The New York City health system this week opened the Department of Artificial Intelligence and Human Health within its Icahn School of Medicine, a new center for AI research and development that it says is the first of its kind to be launched at a U.S. medical school.
The department’s work will span all of Mount Sinai’s clinical segments and research centers, with an aim of developing new decision-support tools driven by machine learning and other forms of AI that will help physicians deliver hyper-personalized care to each patient.
“The overarching goal of the Department for AI and Human Health is to impact patients’ health with AI. We will accomplish this by building AI systems at scale from data representing Mount Sinai’s diverse patient population. These systems will work seamlessly across all hospitals and care units to support physicians, foster research and, most importantly, help patients’ care and well-being,” Thomas Fuchs, dean of the department, said in a statement.
The center will be situated at the center of a “hub-and-satellite” model: The AI algorithms and tools its scientists develop will be distributed to all physicians across Mount Sinai’s eight hospitals and more than 400 clinics. Those satellites will further benefit from a high-performance computing and data processing infrastructure that will not only boost data access, sharing and analysis across the entire health system but also improve its diagnostic and treatment options in the process.
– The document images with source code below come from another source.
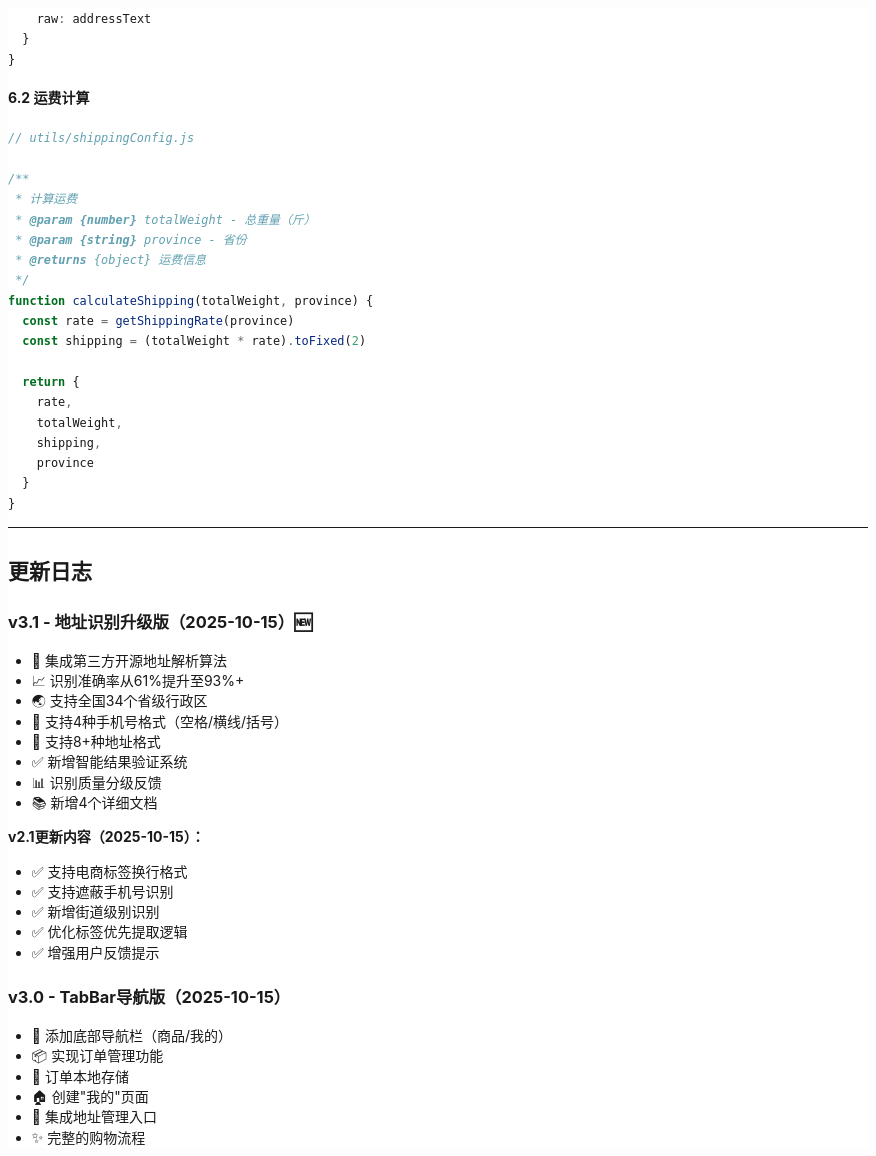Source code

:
 ```javascript
    raw: addressText
  }
}
```

#### 6.2 运费计算
```javascript
// utils/shippingConfig.js

/**
 * 计算运费
 * @param {number} totalWeight - 总重量（斤）
 * @param {string} province - 省份
 * @returns {object} 运费信息
 */
function calculateShipping(totalWeight, province) {
  const rate = getShippingRate(province)
  const shipping = (totalWeight * rate).toFixed(2)
  
  return {
    rate,
    totalWeight,
    shipping,
    province
  }
}
```

---

## 更新日志

### v3.1 - 地址识别升级版（2025-10-15）🆕
- 🚀 集成第三方开源地址解析算法
- 📈 识别准确率从61%提升至93%+
- 🌏 支持全国34个省级行政区
- 📱 支持4种手机号格式（空格/横线/括号）
- 🎯 支持8+种地址格式
- ✅ 新增智能结果验证系统
- 📊 识别质量分级反馈
- 📚 新增4个详细文档

**v2.1更新内容（2025-10-15）：**
- ✅ 支持电商标签换行格式
- ✅ 支持遮蔽手机号识别
- ✅ 新增街道级别识别
- ✅ 优化标签优先提取逻辑
- ✅ 增强用户反馈提示

### v3.0 - TabBar导航版（2025-10-15）
- 📱 添加底部导航栏（商品/我的）
- 📦 实现订单管理功能
- 💾 订单本地存储
- 🏠 创建"我的"页面
- 📍 集成地址管理入口
- ✨ 完整的购物流程
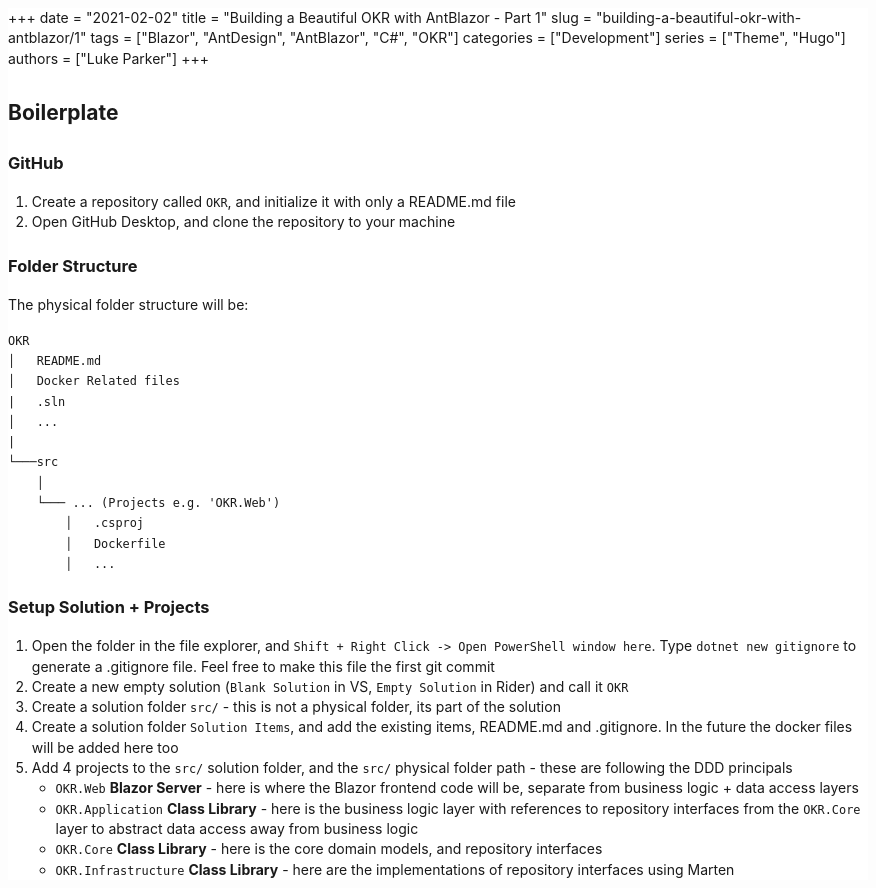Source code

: +++ 
date = "2021-02-02"
title = "Building a Beautiful OKR with AntBlazor - Part 1"
slug = "building-a-beautiful-okr-with-antblazor/1"
tags = ["Blazor", "AntDesign", "AntBlazor", "C#", "OKR"]
categories = ["Development"]
series = ["Theme", "Hugo"]
authors = ["Luke Parker"]
+++

## Boilerplate

### GitHub

1. Create a repository called `OKR`, and initialize it with only a README.md file
2. Open GitHub Desktop, and clone the repository to your machine

### Folder Structure

The physical folder structure will be:
```
OKR
│   README.md
│   Docker Related files
|   .sln    
│   ...
|
└───src
    │   
    └─── ... (Projects e.g. 'OKR.Web')
        │   .csproj
        │   Dockerfile
        │   ...
```

### Setup Solution + Projects

1. Open the folder in the file explorer, and `Shift + Right Click -> Open PowerShell window here`. Type `dotnet new gitignore` to generate a .gitignore file. Feel free to make this file the first git commit
2. Create a new empty solution (`Blank Solution` in VS, `Empty Solution` in Rider) and call it `OKR`
3. Create a solution folder `src/` - this is not a physical folder, its part of the solution
4. Create a solution folder `Solution Items`, and add the existing items, README.md and .gitignore. In the future the docker files will be added here too
5. Add 4 projects to the `src/` solution folder, and the `src/` physical folder path - these are following the DDD principals
    * `OKR.Web` **Blazor Server** - here is where the Blazor frontend code will be, separate from business logic + data access layers
    * `OKR.Application` **Class Library** - here is the business logic layer with references to repository interfaces from the `OKR.Core` layer to abstract data access away from business logic
    * `OKR.Core` **Class Library** - here is the core domain models, and repository interfaces
    * `OKR.Infrastructure` **Class Library** - here are the implementations of repository interfaces using Marten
The AI department’s “intelligent fabric” will spread far beyond Mount Sinai’s clinical facilities. The center will also work closely with the school’s departments dedicated to biostatistics, clinical data science, genomics and genetics, neuroscience, digital health and more.
Several of Mount Sinai’s academic programs will be based within the department, including its recently announced AI and emerging technologies in medicine concentration, or AIET, of the Ph.D. program in biomedical sciences. Other academic pursuits offered through the center include a variety of AI-based courses, lectures, fellowships and a journal club.
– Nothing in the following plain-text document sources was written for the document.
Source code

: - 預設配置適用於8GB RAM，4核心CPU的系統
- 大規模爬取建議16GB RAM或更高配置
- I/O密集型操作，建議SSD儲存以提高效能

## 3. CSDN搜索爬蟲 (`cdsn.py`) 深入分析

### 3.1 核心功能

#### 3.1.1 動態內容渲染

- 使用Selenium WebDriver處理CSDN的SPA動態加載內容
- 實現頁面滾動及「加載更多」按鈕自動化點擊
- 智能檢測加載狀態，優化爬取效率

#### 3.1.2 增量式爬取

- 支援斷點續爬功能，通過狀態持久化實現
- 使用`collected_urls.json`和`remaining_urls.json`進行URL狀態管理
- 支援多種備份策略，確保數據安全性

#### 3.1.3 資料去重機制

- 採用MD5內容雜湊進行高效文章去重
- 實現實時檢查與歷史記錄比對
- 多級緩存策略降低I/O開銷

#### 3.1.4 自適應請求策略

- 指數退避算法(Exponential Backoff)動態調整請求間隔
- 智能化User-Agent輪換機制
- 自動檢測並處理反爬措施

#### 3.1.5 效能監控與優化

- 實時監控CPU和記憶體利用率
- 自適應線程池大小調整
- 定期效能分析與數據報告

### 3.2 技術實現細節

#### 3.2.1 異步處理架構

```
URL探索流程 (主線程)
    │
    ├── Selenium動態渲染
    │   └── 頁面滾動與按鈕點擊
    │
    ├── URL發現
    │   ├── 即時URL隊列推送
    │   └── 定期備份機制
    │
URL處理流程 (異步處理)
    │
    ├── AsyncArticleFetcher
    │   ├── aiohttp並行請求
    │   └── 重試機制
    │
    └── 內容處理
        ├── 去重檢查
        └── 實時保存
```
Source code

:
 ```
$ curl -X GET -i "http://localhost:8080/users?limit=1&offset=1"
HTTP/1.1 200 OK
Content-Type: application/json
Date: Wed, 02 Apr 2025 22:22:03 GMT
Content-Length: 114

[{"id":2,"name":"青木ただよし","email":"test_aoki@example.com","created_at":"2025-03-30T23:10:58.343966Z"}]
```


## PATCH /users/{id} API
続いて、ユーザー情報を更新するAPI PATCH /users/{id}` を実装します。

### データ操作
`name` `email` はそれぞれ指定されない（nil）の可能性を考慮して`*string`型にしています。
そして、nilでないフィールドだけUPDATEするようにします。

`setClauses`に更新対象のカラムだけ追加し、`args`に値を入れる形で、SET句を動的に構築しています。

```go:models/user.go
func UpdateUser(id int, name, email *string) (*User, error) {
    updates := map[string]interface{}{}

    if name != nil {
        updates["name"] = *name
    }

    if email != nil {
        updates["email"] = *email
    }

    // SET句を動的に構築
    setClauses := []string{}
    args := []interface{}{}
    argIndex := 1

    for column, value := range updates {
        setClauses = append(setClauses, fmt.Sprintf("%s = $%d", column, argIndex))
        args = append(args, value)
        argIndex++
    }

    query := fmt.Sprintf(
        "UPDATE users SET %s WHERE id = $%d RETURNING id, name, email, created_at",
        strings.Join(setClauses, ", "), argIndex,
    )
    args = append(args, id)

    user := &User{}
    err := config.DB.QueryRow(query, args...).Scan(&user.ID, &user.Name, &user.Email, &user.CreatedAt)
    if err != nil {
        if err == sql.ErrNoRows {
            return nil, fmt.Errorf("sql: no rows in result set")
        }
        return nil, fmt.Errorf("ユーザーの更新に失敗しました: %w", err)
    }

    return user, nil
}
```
Mount Sinai is currently in the process of renovating a facility within the medical school’s main campus where the department will be housed. Expected to be completed in fall 2022, the facility will be equipped to handle advanced data processing and cloud computing needs and will also include dedicated areas for the study of virtual and augmented reality and other AI-driven technologies.
The health system has already begun its work in integrating AI into healthcare. In addition to spinning out a handful of its own startups developing AI tools for clinical use, Mount Sinai continues to partner with existing developers to try on new technologies for size.
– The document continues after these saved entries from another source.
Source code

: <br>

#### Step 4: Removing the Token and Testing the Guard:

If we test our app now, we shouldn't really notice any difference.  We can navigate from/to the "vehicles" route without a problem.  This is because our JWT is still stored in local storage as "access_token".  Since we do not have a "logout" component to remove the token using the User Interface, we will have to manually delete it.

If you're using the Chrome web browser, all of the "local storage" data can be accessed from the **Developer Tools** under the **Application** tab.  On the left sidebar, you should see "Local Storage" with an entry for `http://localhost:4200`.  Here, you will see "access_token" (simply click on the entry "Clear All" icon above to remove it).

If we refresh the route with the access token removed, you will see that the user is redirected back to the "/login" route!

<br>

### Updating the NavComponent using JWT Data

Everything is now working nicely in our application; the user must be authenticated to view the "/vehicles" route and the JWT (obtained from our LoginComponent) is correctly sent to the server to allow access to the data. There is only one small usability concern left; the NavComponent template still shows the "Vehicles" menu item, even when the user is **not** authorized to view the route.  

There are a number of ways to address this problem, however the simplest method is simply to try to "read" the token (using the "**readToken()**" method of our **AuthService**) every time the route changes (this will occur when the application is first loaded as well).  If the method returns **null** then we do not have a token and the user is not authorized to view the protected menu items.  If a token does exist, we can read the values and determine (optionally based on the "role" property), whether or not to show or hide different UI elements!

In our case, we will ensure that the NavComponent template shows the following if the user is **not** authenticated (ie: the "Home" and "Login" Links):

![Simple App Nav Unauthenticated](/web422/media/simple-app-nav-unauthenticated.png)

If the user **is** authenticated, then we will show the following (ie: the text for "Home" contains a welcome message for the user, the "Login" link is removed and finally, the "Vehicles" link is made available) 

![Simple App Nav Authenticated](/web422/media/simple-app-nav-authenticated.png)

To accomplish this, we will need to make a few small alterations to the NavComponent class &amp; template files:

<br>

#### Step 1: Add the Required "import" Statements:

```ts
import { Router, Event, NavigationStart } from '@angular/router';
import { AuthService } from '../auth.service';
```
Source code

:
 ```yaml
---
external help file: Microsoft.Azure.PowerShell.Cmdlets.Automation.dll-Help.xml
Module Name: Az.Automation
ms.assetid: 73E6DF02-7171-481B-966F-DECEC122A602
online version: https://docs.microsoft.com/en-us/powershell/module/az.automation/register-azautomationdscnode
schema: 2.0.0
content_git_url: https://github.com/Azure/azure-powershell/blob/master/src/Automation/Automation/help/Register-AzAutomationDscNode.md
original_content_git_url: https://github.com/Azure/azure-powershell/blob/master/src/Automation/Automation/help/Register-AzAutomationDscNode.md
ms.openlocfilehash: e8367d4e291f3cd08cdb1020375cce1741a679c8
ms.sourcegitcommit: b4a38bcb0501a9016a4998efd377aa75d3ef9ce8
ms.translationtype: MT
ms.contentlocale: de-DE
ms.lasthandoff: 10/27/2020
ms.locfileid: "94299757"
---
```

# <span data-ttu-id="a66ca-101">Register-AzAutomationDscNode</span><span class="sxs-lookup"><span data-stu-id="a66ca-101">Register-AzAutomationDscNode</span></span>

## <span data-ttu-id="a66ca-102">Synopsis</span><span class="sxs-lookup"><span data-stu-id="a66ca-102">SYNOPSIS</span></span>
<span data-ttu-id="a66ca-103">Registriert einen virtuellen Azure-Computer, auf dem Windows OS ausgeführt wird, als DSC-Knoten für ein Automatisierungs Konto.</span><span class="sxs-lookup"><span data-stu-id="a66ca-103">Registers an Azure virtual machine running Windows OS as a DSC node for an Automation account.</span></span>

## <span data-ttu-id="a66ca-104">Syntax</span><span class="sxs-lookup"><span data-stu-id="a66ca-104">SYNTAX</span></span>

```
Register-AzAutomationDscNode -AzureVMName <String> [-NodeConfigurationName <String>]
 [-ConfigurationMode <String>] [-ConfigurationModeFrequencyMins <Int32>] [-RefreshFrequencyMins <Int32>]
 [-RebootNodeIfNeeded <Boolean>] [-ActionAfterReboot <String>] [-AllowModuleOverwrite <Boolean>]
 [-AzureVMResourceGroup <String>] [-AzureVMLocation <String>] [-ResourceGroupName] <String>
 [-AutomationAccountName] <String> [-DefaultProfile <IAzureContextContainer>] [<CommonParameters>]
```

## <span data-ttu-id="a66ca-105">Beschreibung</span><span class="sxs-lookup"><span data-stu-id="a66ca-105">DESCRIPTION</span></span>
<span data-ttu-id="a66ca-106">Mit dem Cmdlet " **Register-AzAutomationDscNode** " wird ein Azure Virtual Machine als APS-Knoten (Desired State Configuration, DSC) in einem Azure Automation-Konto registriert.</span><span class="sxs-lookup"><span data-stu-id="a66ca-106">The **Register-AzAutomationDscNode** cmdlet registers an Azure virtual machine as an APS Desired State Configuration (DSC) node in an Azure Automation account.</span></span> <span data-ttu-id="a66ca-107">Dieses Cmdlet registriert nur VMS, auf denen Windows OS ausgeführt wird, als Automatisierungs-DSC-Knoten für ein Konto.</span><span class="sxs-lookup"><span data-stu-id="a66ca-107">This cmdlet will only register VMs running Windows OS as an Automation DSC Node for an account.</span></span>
Among these is RenalytixAI, with whom Mount Sinai has been working since 2018. Their original partnership came about with the goal of using the health system’s vast databases of patient information to build AI models that can spot people at risk of kidney disease. Since then, their collaboration has evolved to encompass the development of tools to guide treatment of those patients and, amid the early days of the COVID-19 pandemic, the formation of a joint venture commercializing a blood test for the virus.